◆ **Requirement 1**: In the nursing account, at about what time did the patient take her last breath?
◆ **Requirement 2**: List the feelings that the nursing account says were around the bed while the family stayed at the bedside.
◆ **Requirement 3**: Extract the part of the nursing account from "After arriving from" up to and including "with further treatment.".

◆ **Provided passage**:
———

At around 9 P.M she was switched from BiPAP therapy to 2L of oxygen and 2mg morphine and 1mg ativan was given to the patient for comfort at an hourly interval. We were a bit perturbed if the morphine dosage is unacceptable for the patient, but she managed it well. With increasing time, I could feel the patient was becoming panicked and restless. At times when I was adjusting the humidifier after inserting the nasal cannula, she caught my hand for once as if trying to utter some words but owing to the chest tightness and intubation, the she could not utter a word. I assured that I will by her side and hence she should not worry but at the same time being a nurse I am well aware of the clinical manifestations of the last stages of COPD. I thought “can we save her? Or is it too late”. I tried to engage my thoughts and went away for a while for a round, keeping the patient in charge of a health care staff.
After arriving from my round across the ward, I found that the oxygen saturation level of the patient has gone below 85 % and she was not responding much. Her chests are heaving signifying heavy breathing and it seemed she was in much pain. It was 4’o clock in the morning. I felt a flash of sadness, thinking that the patient might not be able to witness the daylight and her time has arrived. The doctor assured that, that this is the maximum that we could have done in this facility. The health professional in charge ordered to elevate the oxygen concentration immediately, but it seemed it was not her day and we witnessed the patient taking her last breath at around 5 A.M. We did not get the chance to proceed with further treatment.
The family never left the bedside and there was so much of love, joy and sadness around the bed. Joy, for being together till the last breath. The family maintained a loving and a supportive atmosphere. The family was at loss and it is my duty as a nurse to give them an explanation and provide them with the necessary support. Grief is the most challenging part of nursing. It is sad, awkward and also sometimes shocking. Learning how to communicate with a person at grief require special skills. Before talking to them, I realized that I would allow them with extended isolation to cope up with the loss. One cannot compensate with the acute loss, but at least my words of empathy would soothe their grief and they would understand that we have tried our best. I tried to explain the clinical pathology in simpler terms and what could have been done and what went wrong, so that they get a justification. I never believed in saying words like “In know what you are going through?” . This is not true. We can never imagine what they were going through. Hence the biggest thing is to listen to and acknowledge their concerns, give the family their own space or privacy. It is necessary to embrace each griever accepting what they are going through. In the midst of all these it is important to offer the actual assistance, like what our hospital has available by ways of support.

———

◆ **Data section**:

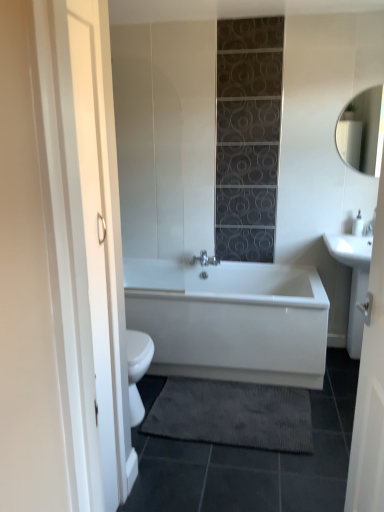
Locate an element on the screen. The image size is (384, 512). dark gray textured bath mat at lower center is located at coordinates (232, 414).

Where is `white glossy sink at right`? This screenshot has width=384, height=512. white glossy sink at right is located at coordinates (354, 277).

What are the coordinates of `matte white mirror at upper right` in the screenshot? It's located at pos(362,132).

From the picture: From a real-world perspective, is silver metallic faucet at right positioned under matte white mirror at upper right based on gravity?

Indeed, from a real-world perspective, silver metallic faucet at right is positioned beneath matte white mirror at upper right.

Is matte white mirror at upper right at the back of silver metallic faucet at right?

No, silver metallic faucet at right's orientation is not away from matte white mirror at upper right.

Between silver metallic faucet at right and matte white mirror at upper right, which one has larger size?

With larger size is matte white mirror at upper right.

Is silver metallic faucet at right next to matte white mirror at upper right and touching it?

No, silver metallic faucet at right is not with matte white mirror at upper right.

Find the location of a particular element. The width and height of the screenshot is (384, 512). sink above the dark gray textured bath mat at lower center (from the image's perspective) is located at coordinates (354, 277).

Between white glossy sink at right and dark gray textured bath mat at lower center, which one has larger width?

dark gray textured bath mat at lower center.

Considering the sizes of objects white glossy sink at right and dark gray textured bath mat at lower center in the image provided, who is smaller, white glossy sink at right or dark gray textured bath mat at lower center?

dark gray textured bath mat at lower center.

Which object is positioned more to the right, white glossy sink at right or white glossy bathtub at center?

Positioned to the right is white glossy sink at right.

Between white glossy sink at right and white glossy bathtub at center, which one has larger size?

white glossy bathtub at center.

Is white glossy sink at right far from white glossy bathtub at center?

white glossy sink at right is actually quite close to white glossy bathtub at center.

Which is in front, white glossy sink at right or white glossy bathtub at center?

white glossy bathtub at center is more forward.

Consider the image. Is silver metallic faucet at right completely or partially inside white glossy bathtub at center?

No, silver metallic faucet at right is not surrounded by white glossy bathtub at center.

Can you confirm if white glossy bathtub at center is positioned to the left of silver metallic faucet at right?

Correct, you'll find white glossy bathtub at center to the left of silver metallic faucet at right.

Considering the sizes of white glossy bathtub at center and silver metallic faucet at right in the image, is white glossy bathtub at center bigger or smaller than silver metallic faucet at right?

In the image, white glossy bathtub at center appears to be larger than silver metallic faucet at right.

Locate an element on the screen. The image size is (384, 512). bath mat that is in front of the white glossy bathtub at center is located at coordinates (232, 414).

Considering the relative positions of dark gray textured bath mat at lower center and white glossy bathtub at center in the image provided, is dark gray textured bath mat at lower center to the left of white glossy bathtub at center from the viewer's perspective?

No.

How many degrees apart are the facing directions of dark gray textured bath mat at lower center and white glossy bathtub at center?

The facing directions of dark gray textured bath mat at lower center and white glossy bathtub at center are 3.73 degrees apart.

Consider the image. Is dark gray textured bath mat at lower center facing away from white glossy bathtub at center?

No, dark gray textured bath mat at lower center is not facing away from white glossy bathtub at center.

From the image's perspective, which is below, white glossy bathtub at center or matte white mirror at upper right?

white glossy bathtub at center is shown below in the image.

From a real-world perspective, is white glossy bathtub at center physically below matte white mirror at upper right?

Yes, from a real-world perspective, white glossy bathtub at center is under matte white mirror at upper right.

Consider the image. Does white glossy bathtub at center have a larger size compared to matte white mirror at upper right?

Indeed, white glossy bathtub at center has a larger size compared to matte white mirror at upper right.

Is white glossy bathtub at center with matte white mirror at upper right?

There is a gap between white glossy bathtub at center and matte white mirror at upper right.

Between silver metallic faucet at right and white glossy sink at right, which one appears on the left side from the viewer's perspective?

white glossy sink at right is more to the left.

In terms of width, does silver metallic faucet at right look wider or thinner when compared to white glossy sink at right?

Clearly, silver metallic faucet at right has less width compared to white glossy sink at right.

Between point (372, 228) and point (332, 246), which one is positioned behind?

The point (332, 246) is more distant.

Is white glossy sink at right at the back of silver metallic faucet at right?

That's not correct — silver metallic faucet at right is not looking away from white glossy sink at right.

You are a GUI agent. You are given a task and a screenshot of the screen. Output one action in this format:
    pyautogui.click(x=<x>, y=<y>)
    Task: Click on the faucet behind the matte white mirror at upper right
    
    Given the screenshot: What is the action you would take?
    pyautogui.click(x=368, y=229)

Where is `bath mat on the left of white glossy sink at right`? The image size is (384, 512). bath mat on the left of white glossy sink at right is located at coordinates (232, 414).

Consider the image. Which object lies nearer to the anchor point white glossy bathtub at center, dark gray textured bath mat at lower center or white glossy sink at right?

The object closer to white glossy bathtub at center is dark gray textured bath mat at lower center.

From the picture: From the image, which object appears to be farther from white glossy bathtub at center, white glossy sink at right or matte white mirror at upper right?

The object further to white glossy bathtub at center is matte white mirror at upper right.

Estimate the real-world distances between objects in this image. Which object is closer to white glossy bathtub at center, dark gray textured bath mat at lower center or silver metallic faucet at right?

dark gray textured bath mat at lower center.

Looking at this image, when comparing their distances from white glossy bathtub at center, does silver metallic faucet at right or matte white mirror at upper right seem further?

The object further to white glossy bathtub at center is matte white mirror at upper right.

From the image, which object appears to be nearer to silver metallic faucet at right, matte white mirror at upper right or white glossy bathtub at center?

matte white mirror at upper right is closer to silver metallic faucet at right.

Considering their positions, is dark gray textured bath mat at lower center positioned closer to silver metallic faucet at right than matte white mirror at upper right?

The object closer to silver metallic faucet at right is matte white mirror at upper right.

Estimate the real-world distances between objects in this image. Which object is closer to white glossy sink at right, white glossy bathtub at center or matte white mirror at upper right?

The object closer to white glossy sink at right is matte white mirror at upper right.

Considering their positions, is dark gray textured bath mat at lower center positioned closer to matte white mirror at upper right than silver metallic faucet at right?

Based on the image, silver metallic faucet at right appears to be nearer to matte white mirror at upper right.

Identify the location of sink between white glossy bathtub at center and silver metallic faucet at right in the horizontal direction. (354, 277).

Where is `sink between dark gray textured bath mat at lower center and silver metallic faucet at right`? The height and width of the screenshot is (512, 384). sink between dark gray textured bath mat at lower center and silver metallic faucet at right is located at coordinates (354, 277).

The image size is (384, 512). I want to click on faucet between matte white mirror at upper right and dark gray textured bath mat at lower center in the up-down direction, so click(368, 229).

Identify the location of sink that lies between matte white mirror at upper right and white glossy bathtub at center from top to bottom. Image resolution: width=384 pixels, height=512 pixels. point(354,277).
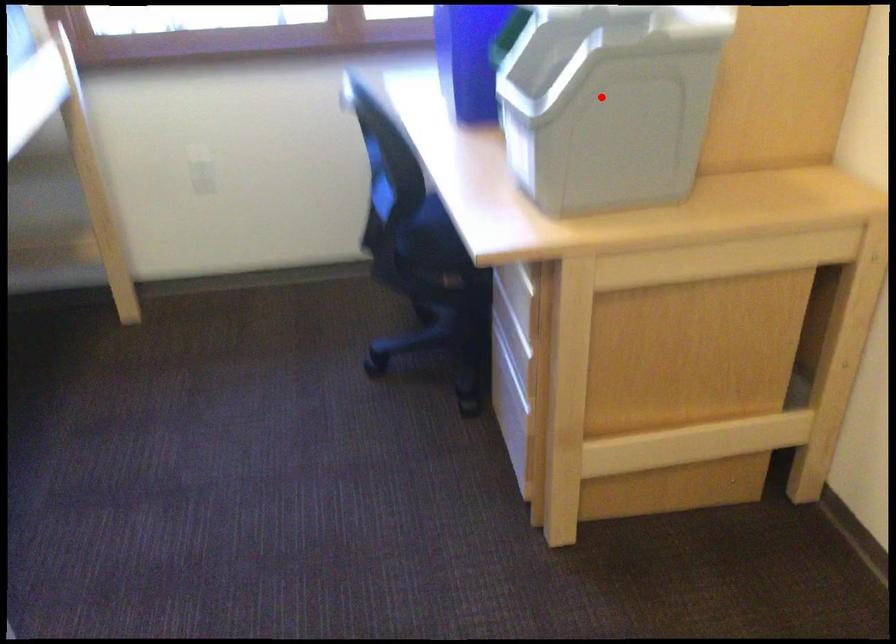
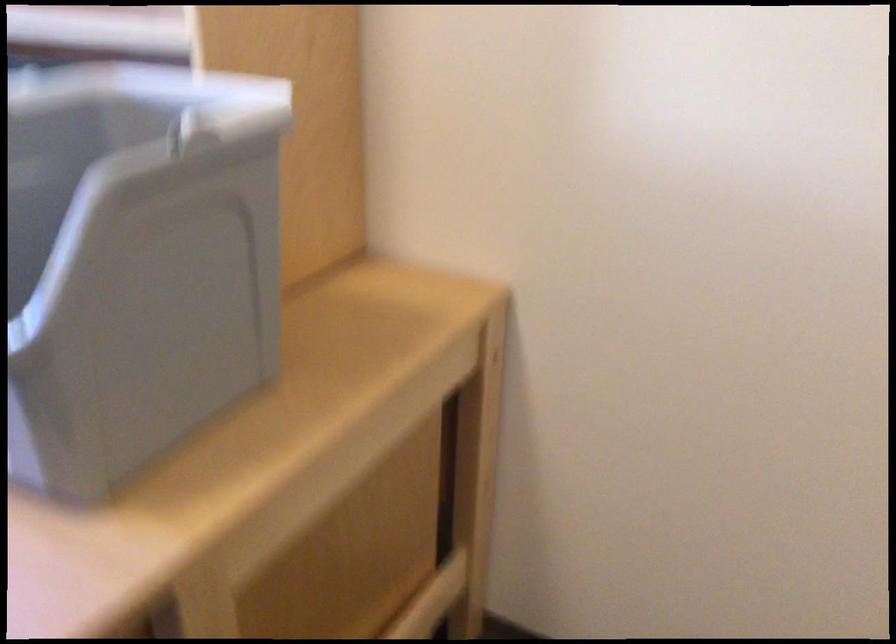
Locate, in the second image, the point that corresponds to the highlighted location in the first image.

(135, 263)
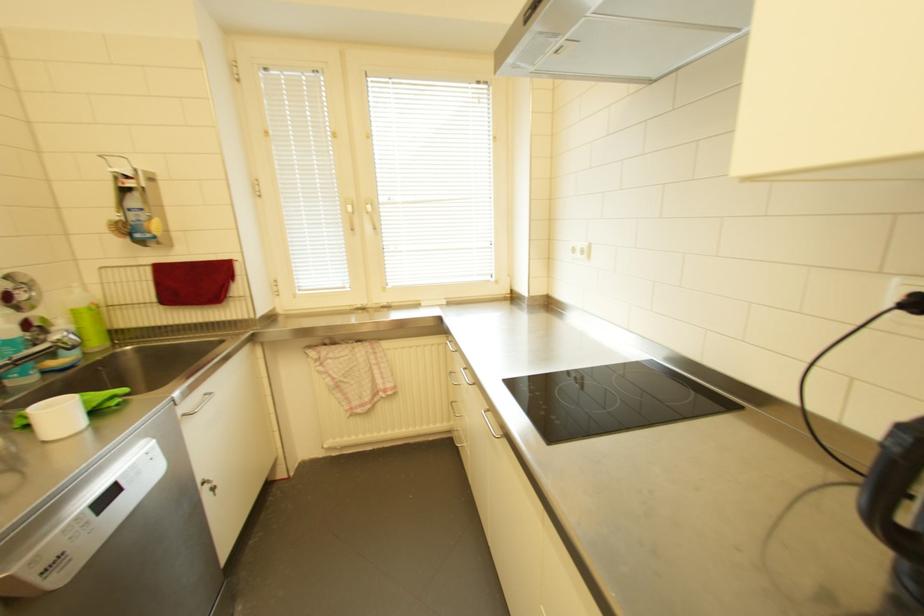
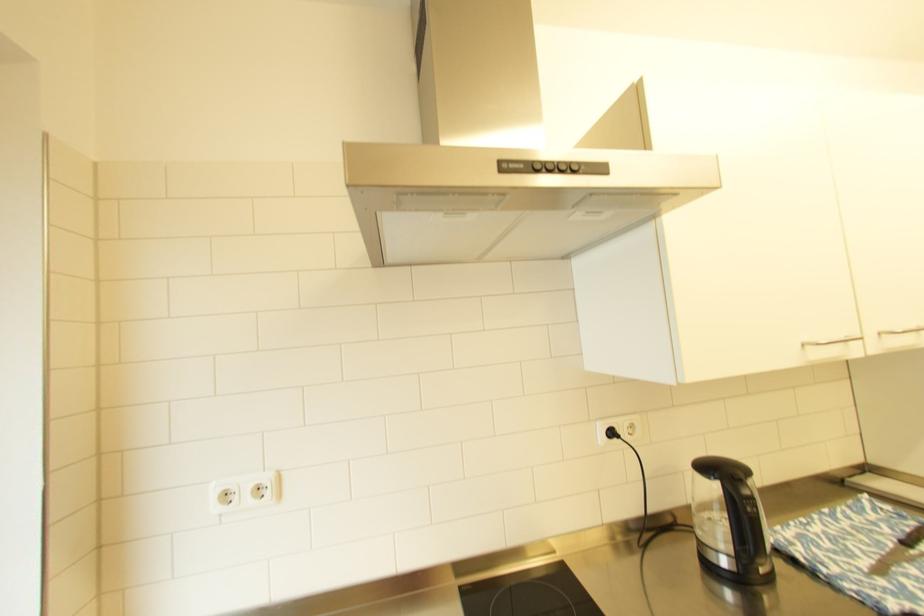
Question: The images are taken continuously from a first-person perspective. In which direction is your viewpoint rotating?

———

◆ **Task solution 1**: Around 5 A.M.

◆ **Task solution 2**: Love, joy, sadness

◆ **Task solution 3**:
After arriving from my round across the ward, I found that the oxygen saturation level of the patient has gone below 85 % and she was not responding much. Her chests are heaving signifying heavy breathing and it seemed she was in much pain. It was 4’o clock in the morning. I felt a flash of sadness, thinking that the patient might not be able to witness the daylight and her time has arrived. The doctor assured that, that this is the maximum that we could have done in this facility. The health professional in charge ordered to elevate the oxygen concentration immediately, but it seemed it was not her day and we witnessed the patient taking her last breath at around 5 A.M. We did not get the chance to proceed with further treatment.